Strategies to Succeed in Public Speaking

Abraham Lincoln's
 Gettysburg Address

by Lanie Smith

U.S. President Abraham Lincoln gave the Gettysburg Address on November 19, 1863, at the site of the bloody July 1-3, 1863 Civil War battle in Gettysburg, Pennsylvania. It was a heart-rendering speech that stated President Lincoln's feelings about the war and the Country.

Questions you may have include:

  • How can I use this address to improve my writing skills?
  • How can I use this address to improve my speaking skills?
  • What is the historical significance of this address?

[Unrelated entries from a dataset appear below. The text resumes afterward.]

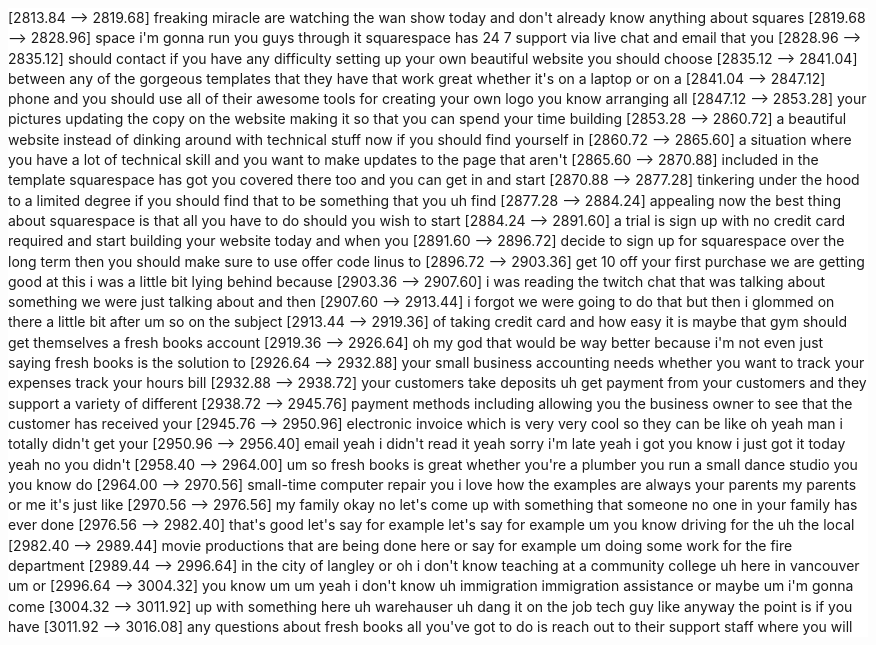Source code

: [2813.84 --> 2819.68]  freaking miracle are watching the wan show today and don't already know anything about squares
[2819.68 --> 2828.96]  space i'm gonna run you guys through it squarespace has 24 7 support via live chat and email that you
[2828.96 --> 2835.12]  should contact if you have any difficulty setting up your own beautiful website you should choose
[2835.12 --> 2841.04]  between any of the gorgeous templates that they have that work great whether it's on a laptop or on a
[2841.04 --> 2847.12]  phone and you should use all of their awesome tools for creating your own logo you know arranging all
[2847.12 --> 2853.28]  your pictures updating the copy on the website making it so that you can spend your time building
[2853.28 --> 2860.72]  a beautiful website instead of dinking around with technical stuff now if you should find yourself in
[2860.72 --> 2865.60]  a situation where you have a lot of technical skill and you want to make updates to the page that aren't
[2865.60 --> 2870.88]  included in the template squarespace has got you covered there too and you can get in and start
[2870.88 --> 2877.28]  tinkering under the hood to a limited degree if you should find that to be something that you uh find
[2877.28 --> 2884.24]  appealing now the best thing about squarespace is that all you have to do should you wish to start
[2884.24 --> 2891.60]  a trial is sign up with no credit card required and start building your website today and when you
[2891.60 --> 2896.72]  decide to sign up for squarespace over the long term then you should make sure to use offer code linus to
[2896.72 --> 2903.36]  get 10 off your first purchase we are getting good at this i was a little bit lying behind because
[2903.36 --> 2907.60]  i was reading the twitch chat that was talking about something we were just talking about and then
[2907.60 --> 2913.44]  i forgot we were going to do that but then i glommed on there a little bit after um so on the subject
[2913.44 --> 2919.36]  of taking credit card and how easy it is maybe that gym should get themselves a fresh books account
[2919.36 --> 2926.64]  oh my god that would be way better because i'm not even just saying fresh books is the solution to
[2926.64 --> 2932.88]  your small business accounting needs whether you want to track your expenses track your hours bill
[2932.88 --> 2938.72]  your customers take deposits uh get payment from your customers and they support a variety of different
[2938.72 --> 2945.76]  payment methods including allowing you the business owner to see that the customer has received your
[2945.76 --> 2950.96]  electronic invoice which is very very cool so they can be like oh yeah man i totally didn't get your
[2950.96 --> 2956.40]  email yeah i didn't read it yeah sorry i'm late yeah i got you know i just got it today yeah no you didn't
[2958.40 --> 2964.00]  um so fresh books is great whether you're a plumber you run a small dance studio you you know do
[2964.00 --> 2970.56]  small-time computer repair you i love how the examples are always your parents my parents or me it's just like
[2970.56 --> 2976.56]  my family okay no let's come up with something that someone no one in your family has ever done
[2976.56 --> 2982.40]  that's good let's say for example let's say for example um you know driving for the uh the local
[2982.40 --> 2989.44]  movie productions that are being done here or say for example um doing some work for the fire department
[2989.44 --> 2996.64]  in the city of langley or oh i don't know teaching at a community college uh here in vancouver um or
[2996.64 --> 3004.32]  you know um um yeah i don't know uh immigration immigration assistance or maybe um i'm gonna come
[3004.32 --> 3011.92]  up with something here uh warehauser uh dang it on the job tech guy like anyway the point is if you have
[3011.92 --> 3016.08]  any questions about fresh books all you've got to do is reach out to their support staff where you will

This lesson will try to answer those questions.

Learning from speech

Read this address to gain insight on improving your speech writing, public speaking, and historical knowledge. Perform the exercises below, in your area of interest.

Speech writing

Things to note when studying the speech are:

  • The length of the sentences and the number of commas. Short phrases make for effective delivery.
  • The logical flow of the speech.
  • The use of imagery and emotional appeal

Outline the the speech to show where new ideas are presented and grouped. Point out where effective imagery, examples, and/or emotional appeal is used.

Public speaking

Read the speech aloud--perhaps to a small audience or to yourself in a mirror. Pause at the commas and periods to allow for better understanding by the audience. Vary your pitch, rate and emotional level as you see fit.

Historical significance

Outline the Gettysburg Address to select the major points stated by the President.

Did he try to achieve these goals? Did he achieve them? If not, why not?


Text of address

President Abraham Lincoln:

Introduction

Four score and seven years ago our fathers brought forth on this continent, a new nation, conceived in liberty, and dedicated to the proposition that all men are created equal.

Body of speech

Now we are engaged in a great civil war, testing whether that nation, or any nation so conceived and so dedicated, can long endure. We are met on a great battlefield of that war. We have come to dedicate a portion of that field, as a final resting place for those who here gave their lives that that nation might live. It is altogether fitting and proper that we should do this.

But in a larger sense, we cannot dedicate, we cannot consecrate, we cannot hallow this ground. The brave men--living and dead--who struggled here, have consecrated it, far above our poor power to add or detract.

Closing remarks

The world will little note, nor long remember, what we say here, but it can never forget what they did here. It is for us the living, rather, to be dedicated here to the unfinished work which they who fought here have thus far so nobly advanced.

It is rather for us to be here dedicated to the great task remaining before us: that from these honored dead we take increased devotion to that cause for which they gave the last full measure of devotion; that we here highly resolve that these dead shall not have died in vain; that this nation, under God, shall have a new birth of freedom; and that government of the people, by the people, for the people, shall not perish from the earth.


In conclusion

Use this Gettysburg Address by President Abraham Lincoln to improve your skills in speech writing, public speaking, and/or history.